DiamondLightSource / httomo

High-throughput tomography pipeline
https://diamondlightsource.github.io/httomo/
Other
7 stars 4 forks source link

YAML with a colon but no space is valid YAML, but produces a string instead of a map #524

Open yousefmoazzam opened 3 weeks ago

yousefmoazzam commented 3 weeks ago

The problem

In httomo pipeline files mappings are used fairly frequently, such as when defining the parameters and parameter values for a method:

- method: remove_stripe_based_sorting
  module_path: httomolibgpu.prep.stripe
  parameters:
    size: 11
    dim: 1

From some unexpected behaviour when running httomo at a beamline, investigations have led to the discovery that a mapping in YAML must have either:

For the first case, if there is no space after the colon character, then the text following is parsed as a python str, rather than as a python dict.

This means that if a user were to miss a space after a colon character, then this can cause the YAML to be parsed differently to how it was intended, and thus cause runtime errors.

Explanation

For example, for the following YAML (note the spaces after the colon characters after start and stop):

- method: standard_tomo
  module_path: httomo.data.hdf.loaders
  parameters:
    data_path: entry1/tomo_entry/data/data
    image_key_path: entry1/tomo_entry/instrument/detector/image_key
    rotation_angles:
      data_path: /entry1/tomo_entry/data/rotation_angle
    preview:
      detector_y:
        start: 100
        stop: 120

the detector_y field and its value parses to the following python data structure (note that the value of the detector_y key in the dict is a dict):

{
  'detector_y': {'start': 100, 'stop': 120}
}

However, if the spaces after the two colon characters are omitted (the change in syntax highlighting compared to the previous example is suggestive of there being a change in meaning of the value):

- method: standard_tomo
  module_path: httomo.data.hdf.loaders
  parameters:
    data_path: entry1/tomo_entry/data/data
    image_key_path: entry1/tomo_entry/instrument/detector/image_key
    rotation_angles:
      data_path: /entry1/tomo_entry/data/rotation_angle
    preview:
      detector_y:
        start:100
        stop:120

the detector_y field and its value parses to the following python data structure (notice that the value of the detector_y key in the dict is a string):

{
  'detector_y': 'start:100 stop:120'
}

I haven't found anything that explicitly states that without a space after a colon, the value is interpreted as a string. The closest I can find is in the YAML spec here where it states that a whitespace character needs to follow a colon in order to define a mapping (but it doesn't say what happens if you omit the colon, it may be somewhere else in the YAML spec, but it's a long document to sift through...).

What can be done?

I'm not sure yet. I took at a look to see if any YAML linters would allow the catching of if a colon was missing a space after it, such as yamllint, which has some options for configuring the rules when encountering a colon character.

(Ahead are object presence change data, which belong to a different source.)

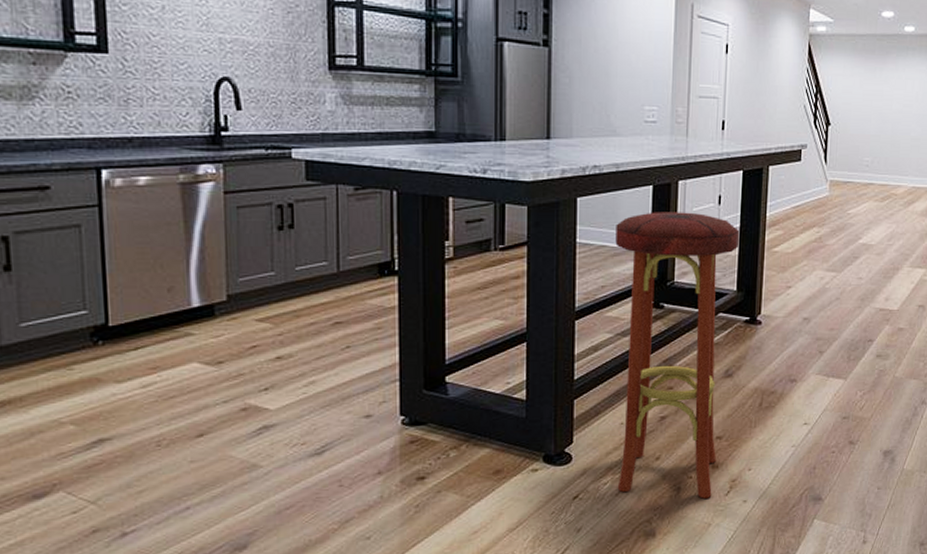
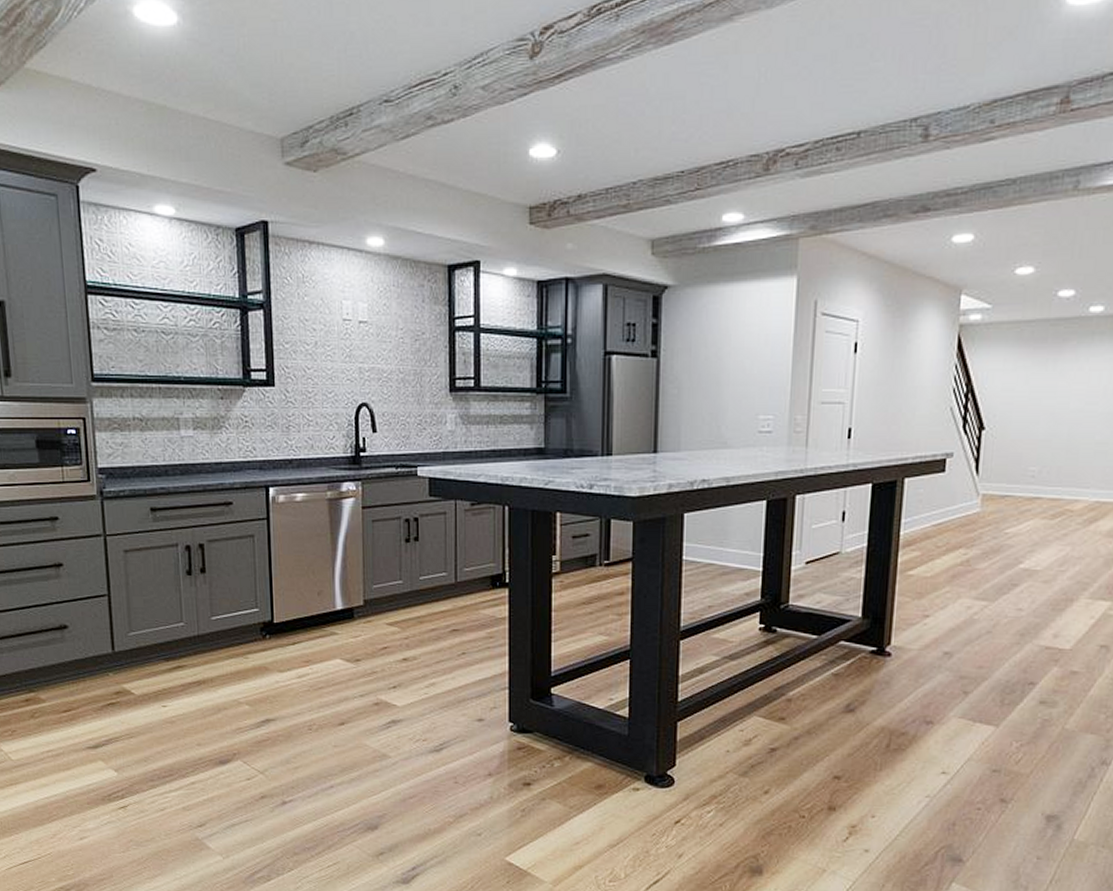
bar stool: present [615,212,740,499] -> none [721,529,867,842]

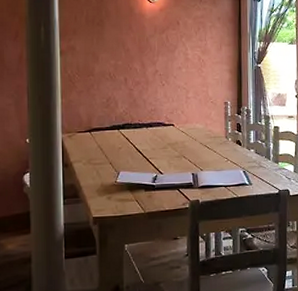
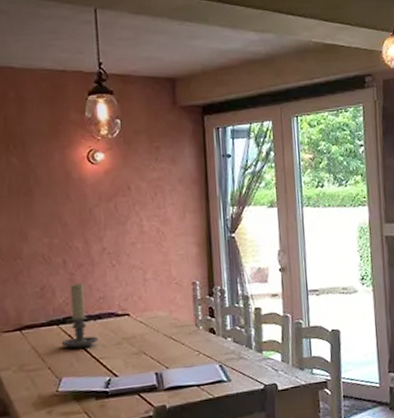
candle holder: none [120,97,150,149] -> present [61,283,99,349]

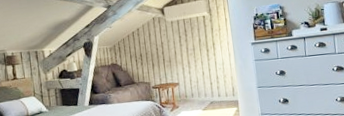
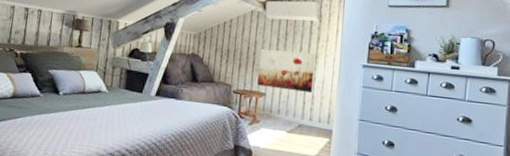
wall art: none [167,42,216,78] -> present [257,48,316,93]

However, it seems like it's not possible to catch this (partly due to it being valid YAML to have a missing space after a colon), see https://github.com/adrienverge/yamllint/issues/563#issuecomment-1508763231 and the rest of that issue.

In particular, in that comment, it's suggested that conversion to JSON, followed by defining a JSON schema, could solve the problem.

With the development of the web GUI moving forward and it involving this very idea of using a JSON schema to perform validation of parameters in pipeline files, this may well be an issue that could be resolved in that larger discussion.

dkazanc commented 3 weeks ago

Thanks @yousefmoazzam for looking into this. It looks like we're too vulnerable by exposing just YAML to the users. The major issue is that we cannot pick up most of the problems before the run. To me it feels like we need to start our developing on JSON schema as soon as possible and it should be in place before HTTomo in production. Without proper parameters validation, we should expect lots of problems related to YAML errors from inexperienced users.